**DATASET RECORDS:**
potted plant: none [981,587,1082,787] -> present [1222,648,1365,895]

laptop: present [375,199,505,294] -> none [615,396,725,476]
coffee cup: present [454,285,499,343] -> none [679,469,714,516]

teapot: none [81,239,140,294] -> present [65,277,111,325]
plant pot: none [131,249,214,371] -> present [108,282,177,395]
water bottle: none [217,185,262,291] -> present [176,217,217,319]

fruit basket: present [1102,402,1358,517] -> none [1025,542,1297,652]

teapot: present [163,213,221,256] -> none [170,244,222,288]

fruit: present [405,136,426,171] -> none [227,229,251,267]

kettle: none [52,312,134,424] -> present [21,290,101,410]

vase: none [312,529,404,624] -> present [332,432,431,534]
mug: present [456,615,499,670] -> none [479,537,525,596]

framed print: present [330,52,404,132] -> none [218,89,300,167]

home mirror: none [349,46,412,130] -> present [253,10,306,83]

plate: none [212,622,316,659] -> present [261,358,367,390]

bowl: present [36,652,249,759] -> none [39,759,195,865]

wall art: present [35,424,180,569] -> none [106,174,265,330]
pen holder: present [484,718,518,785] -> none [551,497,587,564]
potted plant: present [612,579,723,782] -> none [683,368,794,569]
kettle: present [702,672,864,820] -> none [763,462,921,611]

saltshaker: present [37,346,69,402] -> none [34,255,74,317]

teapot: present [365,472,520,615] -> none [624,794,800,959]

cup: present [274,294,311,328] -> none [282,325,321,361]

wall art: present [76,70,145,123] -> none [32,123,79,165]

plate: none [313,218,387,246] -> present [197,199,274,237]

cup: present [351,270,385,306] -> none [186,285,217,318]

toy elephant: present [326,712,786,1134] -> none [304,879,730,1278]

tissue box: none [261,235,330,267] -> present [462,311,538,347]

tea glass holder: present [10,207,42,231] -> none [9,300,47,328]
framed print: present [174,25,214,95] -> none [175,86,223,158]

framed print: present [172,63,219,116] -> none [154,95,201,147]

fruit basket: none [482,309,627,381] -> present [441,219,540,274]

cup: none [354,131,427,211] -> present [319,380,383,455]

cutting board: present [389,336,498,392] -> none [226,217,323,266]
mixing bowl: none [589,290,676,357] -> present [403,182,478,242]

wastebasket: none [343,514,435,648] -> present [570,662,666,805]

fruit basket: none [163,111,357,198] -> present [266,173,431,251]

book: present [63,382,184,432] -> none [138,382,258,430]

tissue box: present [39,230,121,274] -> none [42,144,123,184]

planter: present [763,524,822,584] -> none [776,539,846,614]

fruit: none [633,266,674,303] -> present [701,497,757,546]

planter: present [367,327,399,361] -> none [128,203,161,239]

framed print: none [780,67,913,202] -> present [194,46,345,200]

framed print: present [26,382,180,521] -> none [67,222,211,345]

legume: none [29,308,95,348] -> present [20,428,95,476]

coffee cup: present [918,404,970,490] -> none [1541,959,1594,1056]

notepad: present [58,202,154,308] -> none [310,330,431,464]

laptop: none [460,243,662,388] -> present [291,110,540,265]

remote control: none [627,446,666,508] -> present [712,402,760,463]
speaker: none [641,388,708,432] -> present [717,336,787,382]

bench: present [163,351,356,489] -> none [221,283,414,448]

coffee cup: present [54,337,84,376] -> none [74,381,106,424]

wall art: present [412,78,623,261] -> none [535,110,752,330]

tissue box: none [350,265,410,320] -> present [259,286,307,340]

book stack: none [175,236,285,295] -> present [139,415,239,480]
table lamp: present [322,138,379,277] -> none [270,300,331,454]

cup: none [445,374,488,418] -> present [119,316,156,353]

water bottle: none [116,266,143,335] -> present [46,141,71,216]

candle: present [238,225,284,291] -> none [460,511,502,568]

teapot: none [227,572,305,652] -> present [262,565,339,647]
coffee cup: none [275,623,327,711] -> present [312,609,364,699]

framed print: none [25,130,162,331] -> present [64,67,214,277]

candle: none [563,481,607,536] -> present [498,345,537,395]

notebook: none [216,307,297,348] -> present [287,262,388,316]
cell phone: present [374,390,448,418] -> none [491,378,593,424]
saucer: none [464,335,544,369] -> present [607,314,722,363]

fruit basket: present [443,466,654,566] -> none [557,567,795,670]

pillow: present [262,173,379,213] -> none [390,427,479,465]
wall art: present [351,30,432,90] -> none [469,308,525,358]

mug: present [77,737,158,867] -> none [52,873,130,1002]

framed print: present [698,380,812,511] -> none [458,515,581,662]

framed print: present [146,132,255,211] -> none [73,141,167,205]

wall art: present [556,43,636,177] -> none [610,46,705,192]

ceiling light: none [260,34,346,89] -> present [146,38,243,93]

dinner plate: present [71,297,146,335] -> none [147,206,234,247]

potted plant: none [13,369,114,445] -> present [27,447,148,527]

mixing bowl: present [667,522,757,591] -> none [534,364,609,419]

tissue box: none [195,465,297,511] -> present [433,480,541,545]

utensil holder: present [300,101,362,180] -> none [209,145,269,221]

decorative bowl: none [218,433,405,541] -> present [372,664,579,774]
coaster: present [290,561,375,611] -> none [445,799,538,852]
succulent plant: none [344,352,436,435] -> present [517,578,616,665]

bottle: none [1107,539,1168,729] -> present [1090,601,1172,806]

**WHAT THIS TASK INVOLVES:** Extract the full listing and reproduce each line exactly.

**WRITTEN RESPONSE:**
potted plant: none [981,587,1082,787] -> present [1222,648,1365,895]

laptop: present [375,199,505,294] -> none [615,396,725,476]
coffee cup: present [454,285,499,343] -> none [679,469,714,516]

teapot: none [81,239,140,294] -> present [65,277,111,325]
plant pot: none [131,249,214,371] -> present [108,282,177,395]
water bottle: none [217,185,262,291] -> present [176,217,217,319]

fruit basket: present [1102,402,1358,517] -> none [1025,542,1297,652]

teapot: present [163,213,221,256] -> none [170,244,222,288]

fruit: present [405,136,426,171] -> none [227,229,251,267]

kettle: none [52,312,134,424] -> present [21,290,101,410]

vase: none [312,529,404,624] -> present [332,432,431,534]
mug: present [456,615,499,670] -> none [479,537,525,596]

framed print: present [330,52,404,132] -> none [218,89,300,167]

home mirror: none [349,46,412,130] -> present [253,10,306,83]

plate: none [212,622,316,659] -> present [261,358,367,390]

bowl: present [36,652,249,759] -> none [39,759,195,865]

wall art: present [35,424,180,569] -> none [106,174,265,330]
pen holder: present [484,718,518,785] -> none [551,497,587,564]
potted plant: present [612,579,723,782] -> none [683,368,794,569]
kettle: present [702,672,864,820] -> none [763,462,921,611]

saltshaker: present [37,346,69,402] -> none [34,255,74,317]

teapot: present [365,472,520,615] -> none [624,794,800,959]

cup: present [274,294,311,328] -> none [282,325,321,361]

wall art: present [76,70,145,123] -> none [32,123,79,165]

plate: none [313,218,387,246] -> present [197,199,274,237]

cup: present [351,270,385,306] -> none [186,285,217,318]

toy elephant: present [326,712,786,1134] -> none [304,879,730,1278]

tissue box: none [261,235,330,267] -> present [462,311,538,347]

tea glass holder: present [10,207,42,231] -> none [9,300,47,328]
framed print: present [174,25,214,95] -> none [175,86,223,158]

framed print: present [172,63,219,116] -> none [154,95,201,147]

fruit basket: none [482,309,627,381] -> present [441,219,540,274]

cup: none [354,131,427,211] -> present [319,380,383,455]

cutting board: present [389,336,498,392] -> none [226,217,323,266]
mixing bowl: none [589,290,676,357] -> present [403,182,478,242]

wastebasket: none [343,514,435,648] -> present [570,662,666,805]

fruit basket: none [163,111,357,198] -> present [266,173,431,251]

book: present [63,382,184,432] -> none [138,382,258,430]

tissue box: present [39,230,121,274] -> none [42,144,123,184]

planter: present [763,524,822,584] -> none [776,539,846,614]

fruit: none [633,266,674,303] -> present [701,497,757,546]

planter: present [367,327,399,361] -> none [128,203,161,239]

framed print: none [780,67,913,202] -> present [194,46,345,200]

framed print: present [26,382,180,521] -> none [67,222,211,345]

legume: none [29,308,95,348] -> present [20,428,95,476]

coffee cup: present [918,404,970,490] -> none [1541,959,1594,1056]

notepad: present [58,202,154,308] -> none [310,330,431,464]

laptop: none [460,243,662,388] -> present [291,110,540,265]

remote control: none [627,446,666,508] -> present [712,402,760,463]
speaker: none [641,388,708,432] -> present [717,336,787,382]

bench: present [163,351,356,489] -> none [221,283,414,448]

coffee cup: present [54,337,84,376] -> none [74,381,106,424]

wall art: present [412,78,623,261] -> none [535,110,752,330]

tissue box: none [350,265,410,320] -> present [259,286,307,340]

book stack: none [175,236,285,295] -> present [139,415,239,480]
table lamp: present [322,138,379,277] -> none [270,300,331,454]

cup: none [445,374,488,418] -> present [119,316,156,353]

water bottle: none [116,266,143,335] -> present [46,141,71,216]

candle: present [238,225,284,291] -> none [460,511,502,568]

teapot: none [227,572,305,652] -> present [262,565,339,647]
coffee cup: none [275,623,327,711] -> present [312,609,364,699]

framed print: none [25,130,162,331] -> present [64,67,214,277]

candle: none [563,481,607,536] -> present [498,345,537,395]

notebook: none [216,307,297,348] -> present [287,262,388,316]
cell phone: present [374,390,448,418] -> none [491,378,593,424]
saucer: none [464,335,544,369] -> present [607,314,722,363]

fruit basket: present [443,466,654,566] -> none [557,567,795,670]

pillow: present [262,173,379,213] -> none [390,427,479,465]
wall art: present [351,30,432,90] -> none [469,308,525,358]

mug: present [77,737,158,867] -> none [52,873,130,1002]

framed print: present [698,380,812,511] -> none [458,515,581,662]

framed print: present [146,132,255,211] -> none [73,141,167,205]

wall art: present [556,43,636,177] -> none [610,46,705,192]

ceiling light: none [260,34,346,89] -> present [146,38,243,93]

dinner plate: present [71,297,146,335] -> none [147,206,234,247]

potted plant: none [13,369,114,445] -> present [27,447,148,527]

mixing bowl: present [667,522,757,591] -> none [534,364,609,419]

tissue box: none [195,465,297,511] -> present [433,480,541,545]

utensil holder: present [300,101,362,180] -> none [209,145,269,221]

decorative bowl: none [218,433,405,541] -> present [372,664,579,774]
coaster: present [290,561,375,611] -> none [445,799,538,852]
succulent plant: none [344,352,436,435] -> present [517,578,616,665]

bottle: none [1107,539,1168,729] -> present [1090,601,1172,806]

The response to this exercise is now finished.